● Activity
Please reproduce every line of the data below without changes, leaving out the pictures.

● Information
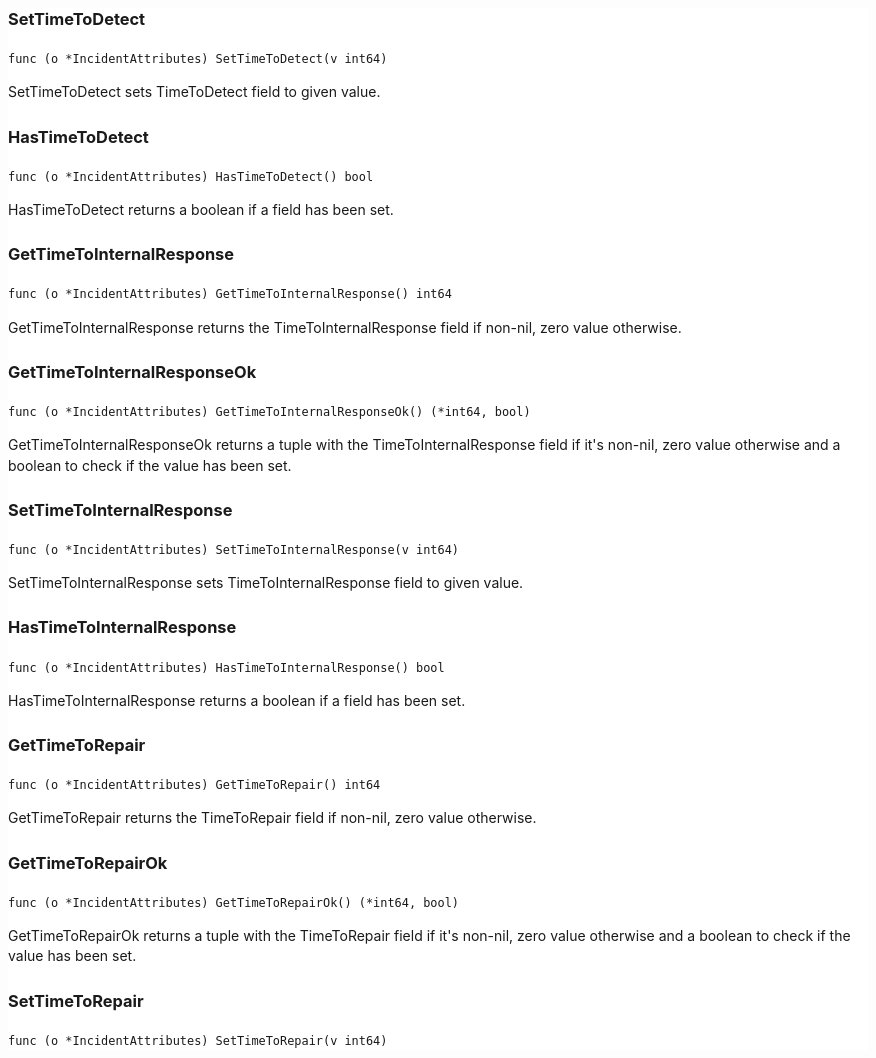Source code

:### SetTimeToDetect

`func (o *IncidentAttributes) SetTimeToDetect(v int64)`

SetTimeToDetect sets TimeToDetect field to given value.

### HasTimeToDetect

`func (o *IncidentAttributes) HasTimeToDetect() bool`

HasTimeToDetect returns a boolean if a field has been set.

### GetTimeToInternalResponse

`func (o *IncidentAttributes) GetTimeToInternalResponse() int64`

GetTimeToInternalResponse returns the TimeToInternalResponse field if non-nil, zero value otherwise.

### GetTimeToInternalResponseOk

`func (o *IncidentAttributes) GetTimeToInternalResponseOk() (*int64, bool)`

GetTimeToInternalResponseOk returns a tuple with the TimeToInternalResponse field if it's non-nil, zero value otherwise
and a boolean to check if the value has been set.

### SetTimeToInternalResponse

`func (o *IncidentAttributes) SetTimeToInternalResponse(v int64)`

SetTimeToInternalResponse sets TimeToInternalResponse field to given value.

### HasTimeToInternalResponse

`func (o *IncidentAttributes) HasTimeToInternalResponse() bool`

HasTimeToInternalResponse returns a boolean if a field has been set.

### GetTimeToRepair

`func (o *IncidentAttributes) GetTimeToRepair() int64`

GetTimeToRepair returns the TimeToRepair field if non-nil, zero value otherwise.

### GetTimeToRepairOk

`func (o *IncidentAttributes) GetTimeToRepairOk() (*int64, bool)`

GetTimeToRepairOk returns a tuple with the TimeToRepair field if it's non-nil, zero value otherwise
and a boolean to check if the value has been set.

### SetTimeToRepair

`func (o *IncidentAttributes) SetTimeToRepair(v int64)`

● Completed exercise
Source code

:### SetTimeToDetect

`func (o *IncidentAttributes) SetTimeToDetect(v int64)`

SetTimeToDetect sets TimeToDetect field to given value.

### HasTimeToDetect

`func (o *IncidentAttributes) HasTimeToDetect() bool`

HasTimeToDetect returns a boolean if a field has been set.

### GetTimeToInternalResponse

`func (o *IncidentAttributes) GetTimeToInternalResponse() int64`

GetTimeToInternalResponse returns the TimeToInternalResponse field if non-nil, zero value otherwise.

### GetTimeToInternalResponseOk

`func (o *IncidentAttributes) GetTimeToInternalResponseOk() (*int64, bool)`

GetTimeToInternalResponseOk returns a tuple with the TimeToInternalResponse field if it's non-nil, zero value otherwise
and a boolean to check if the value has been set.

### SetTimeToInternalResponse

`func (o *IncidentAttributes) SetTimeToInternalResponse(v int64)`

SetTimeToInternalResponse sets TimeToInternalResponse field to given value.

### HasTimeToInternalResponse

`func (o *IncidentAttributes) HasTimeToInternalResponse() bool`

HasTimeToInternalResponse returns a boolean if a field has been set.

### GetTimeToRepair

`func (o *IncidentAttributes) GetTimeToRepair() int64`

GetTimeToRepair returns the TimeToRepair field if non-nil, zero value otherwise.

### GetTimeToRepairOk

`func (o *IncidentAttributes) GetTimeToRepairOk() (*int64, bool)`

GetTimeToRepairOk returns a tuple with the TimeToRepair field if it's non-nil, zero value otherwise
and a boolean to check if the value has been set.

### SetTimeToRepair

`func (o *IncidentAttributes) SetTimeToRepair(v int64)`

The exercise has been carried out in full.